# Legal Caliber for Small Game on GA WMA's?



## George30022 (Feb 2, 2016)

My question is really 3 Part and is directed to hunting Coyotes on WMA's.

A. Where is the Georgia LAW stating all codes to clearly define what is the accepted caliber to Hunt Small Game on WMA's? 

B. Are Coyotes excluded from RimFire Ammuntion - can I Hunt Coyotes on WMA's with .223 Center Fire Ammo during Small Game season; which primarly ends 02/29?

C.  Do the Special Coyote Hunts allow .223 Caliber rifles? I saw 2 WMA's offer a Coyote Hunt 03/1 - 03/25 but mentioned Small game only ?


----------



## Philbow (Feb 2, 2016)

A- Don't know

B- No you cannot hunt with a centerfire rifle during small game only season. You can hunt with a centerfire rifle if it is fox and bobcat season and the WMA allows fox&bobcat hunting and does not have other firearms restictions.

C- It depends on the restrictions for that WMA. I don't know which WMAs you're referring to but it probably means small game weapons only.


Each WMA may have differing restrictions on any type hunting that may vary from the "general WMA rules". The restrictions will be listed in the "popular guide book" for each particular WMA.


----------



## Roger T (Feb 2, 2016)

*Legal weapons for coyotes*

Google is ye friend


----------



## BCAPES (Feb 3, 2016)

I guess you can use a 12 gauge to hunt coyotes with during small game season on a WMA


----------



## mpwarrak (Feb 3, 2016)

BCAPES said:


> I guess you can use a 12 gauge to hunt coyotes with during small game season on a WMA



no. 2 or smaller shot


----------



## George30022 (Feb 5, 2016)

Thanks all for the comments. I have a few WMA's off the list for Specialty Hunts - May seems to be "The Month" 16'th - 31'st on several. From Alpharetta , Ga - I am going to be driving a bit , but thats ok. There seems to be written GA Law where .17 cal HMR and higher Center Fire Ammo can be used on Fox plus Bobcat and therefore you can Hunt Coyote on the WMA provided your in Season to do so. After reviewing the seasons; still seems like it all shuts down at the end of Feb.


----------



## bfriendly (Feb 9, 2016)

George30022 said:


> Thanks all for the comments. I have a few WMA's off the list for Specialty Hunts - May seems to be "The Month" 16'th - 31'st on several. From Alpharetta , Ga - I am going to be driving a bit , but thats ok. There seems to be written GA Law where .17 cal HMR and higher Center Fire Ammo can be used on Fox plus Bobcat and therefore you can Hunt Coyote on the WMA provided your in Season to do so. After reviewing the seasons; still seems like it all shuts down at the end of Feb.

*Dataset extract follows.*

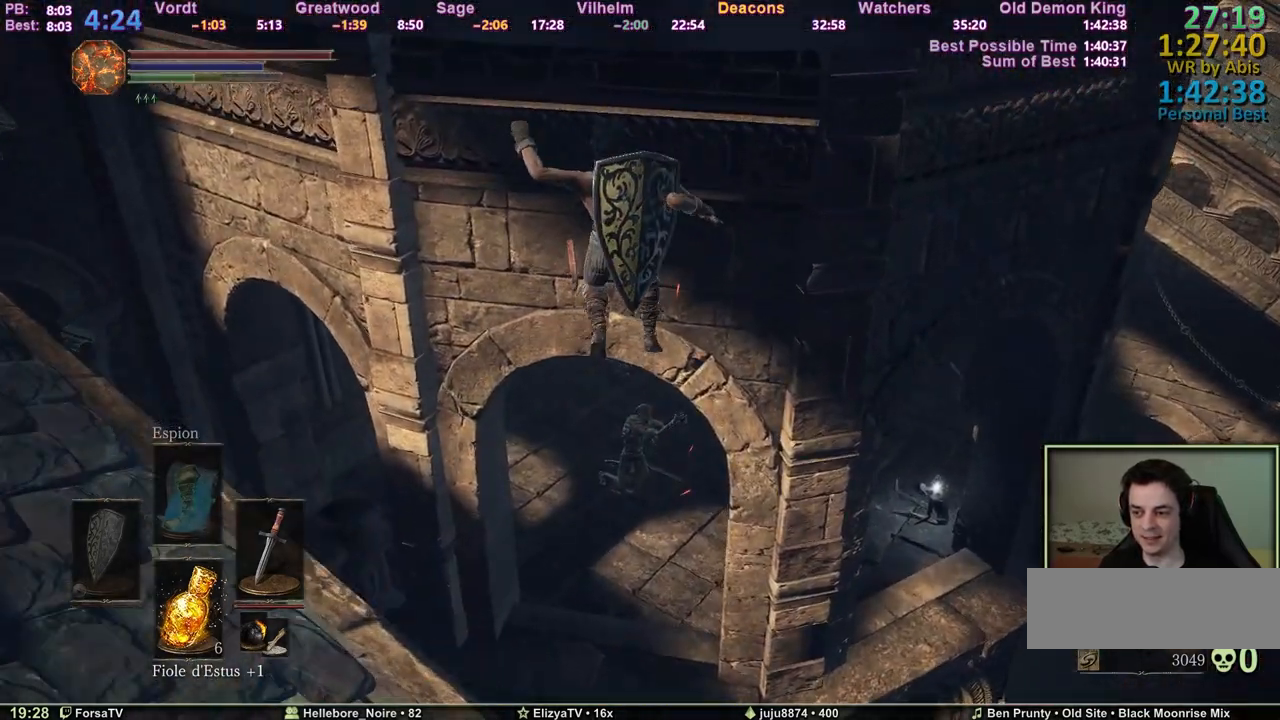
{"keys": ["z"], "events": [[417, "c", "up"], [467, "space", "up"]]}
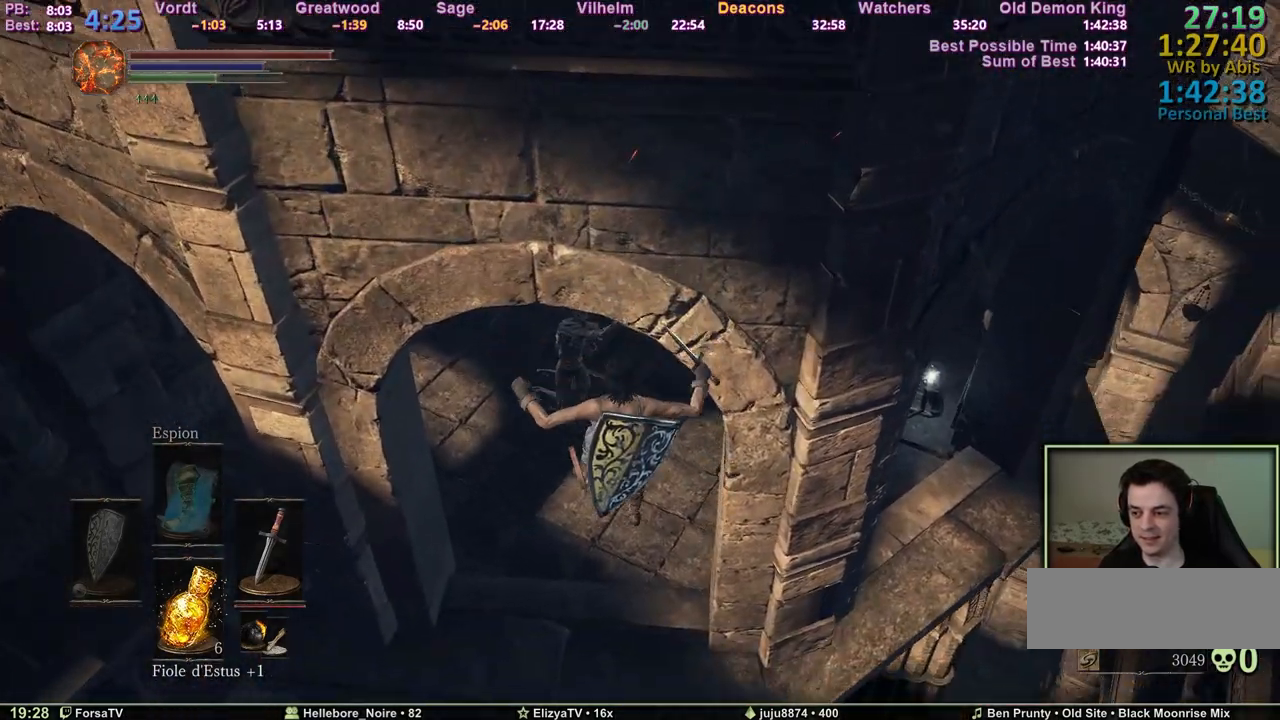
{"keys": ["space", "z"], "events": [[67, "space", "down"], [150, "space", "up"], [200, "space", "down"], [300, "space", "up"], [333, "space", "down"], [383, "space", "up"], [433, "space", "down"]]}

Most will specifically say like special hog hunts are usually ANY caliber. The Coyote hunts in March are typically small game weapons only. 

As far as Fox Bobcat this is where all the confusion sets in in regards to using the centerfire rifles.
 DURING Furbearer season(Which coincides with part of small game season) you CAN USE the centerfire. 
  Small game starts in like August, but it is NOT Furbearer season then so no Big Guns.

SOME WMAs like Pinelogbanginghe) also say "No Furbearer Season" so again no big guns


----------



## bfriendly (Feb 9, 2016)

By the way, check out the WMAs straight up North from you.....the Mtn WMAs all have hogs


----------



## Bucky T (Feb 9, 2016)

Whatever the small game weapon rules are, is what you can hunt coyotes with on public land during small game seasons.  Usually .22 rimfire and smaller.  Shotguns with #2 shot or smaller.

If you are on a deer/hog/bear hunt, you can shoot them with the legal weapons allowed for that particular deer/hog/bear hunt


----------



## Bucky T (Feb 9, 2016)

Bucky T said:


> Whatever the small game weapon rules are, is what you can hunt coyotes with on public land during small game seasons.  Usually .22 rimfire and smaller.  Shotguns with #2 shot or smaller.
> 
> If you are on a deer/hog/bear hunt, you can shoot them with the legal weapons allowed for that particular deer/hog/bear hunt



Forgot muzzleloaders and archery!  Muzzleloaders are considered a small game weapon under Ga law.


----------